Of course your husband’s comments were serious and need to be addressed. However, I believe that the most serious issues need to be addressed FIRST. Therefore, go to confession, seek anger management and sincerely apologize to your spouse for the physical assault and vow to control your temper. Then, sit down calmly and try and focus on his favoritism and whatever other issues that are facing the two of you. Does your husband really favor one child? If so, then bring this up with a counselor or spiritual director. Does your husband have other mental health issues? If so then bring these issues up with his medical doctor or other professional.

Clearly this is a stressful situation. You love your children and you were so hurt by his words, I can only imagine it felt like a knife through you heart but your actions are not the way. If you don’t work hard to control your temper it could easily happen again. Please seek help for your family. God bless you.

You really do need to apologize profusely to your husband, and perhaps get some counseling.

You assaulted him for being honest with you. Please, what kind of incentive is that for him to be honest with you in the future? Do you think he may be less likely to be honest and share things with you?

An honest discussion with him may have revealed that his ‘favorite’ isn’t due to a difference in love but the fact he enjoys/relates better to on older child than a younger one. As someone else said, his ‘favorite’ may shift between children due to either relating better to their age or similar personalities and interests. Some adults really have a hard time relating to and understanding their kids in the teen-age rebellious years.

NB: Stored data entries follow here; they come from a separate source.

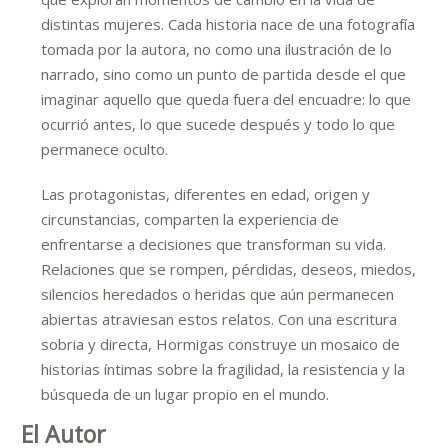
distintas mujeres. Cada historia nace de una fotografía
tomada por la autora, no como una ilustración de lo
narrado, sino como un punto de partida desde el que
imaginar aquello que queda fuera del encuadre: lo que
ocurrió antes, lo que sucede después y todo lo que
permanece oculto.
Las protagonistas, diferentes en edad, origen y
circunstancias, comparten la experiencia de
enfrentarse a decisiones que transforman su vida.
Relaciones que se rompen, pérdidas, deseos, miedos,
silencios heredados o heridas que aún permanecen
abiertas atraviesan estos relatos. Con una escritura
sobria y directa, Hormigas construye un mosaico de
historias íntimas sobre la fragilidad, la resistencia y la
búsqueda de un lugar propio en el mundo.
El Autor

I treat each of my three kids differently because they’re different. I find it easier to do things with the ones that share my interests. I participate in activities with all of them, but its harder to do the activities where the interest isn’t shared. I agree with you that I do love them all the same, but I do respond differently to their different personalities. Which again, may really be what your husband was expressing.

Sorry, kids come to the conclusion of who the favorite is and they can easily be wrong. In my family of six kids growing up, each one pointed to somebody else as the favorite and argued over it.

I did sit my kids down and explain to them who my favorite is when they got into the typical Dad likes you better squabble.

“Dad’s favorite is whoever isn’t p***g him off at the time.”

I think you are putting a lot of hurt that you see in your parents onto your husband.

You husband gave you a logical assessment to an emotional issue. You can’t quantify your feelings, but he can.

You say he has a favorite, but you had never noticed it before he said so. He said “Isn’t it obvious?” - and you had no immediate answer.

That tells me that he isn’t acting on this at all - or it would have been obvious.

And if it were true that he were changing his behavior based on this - you can assure him that he would be harming his favorite more than the others. Often a favorite feels guilty. The favoritism causes resentment of his siblings and thus causes negative repercussions. The less favorites have to work harder - and often accomplish more because of it.

But he isn’t treating anyone differently so far. Now it’s in your mind so you’re looking for it. But since your kids are different ages, genders and have different personalities, you can’t be sure what influences his reaction at any one occasion - so you can read anything you want into it.

Your husband was honest with you. May I ask - what brought up the discussion that lead to him revealing that he has a favorite? Did you ask him directly, or did something lead to the conversation?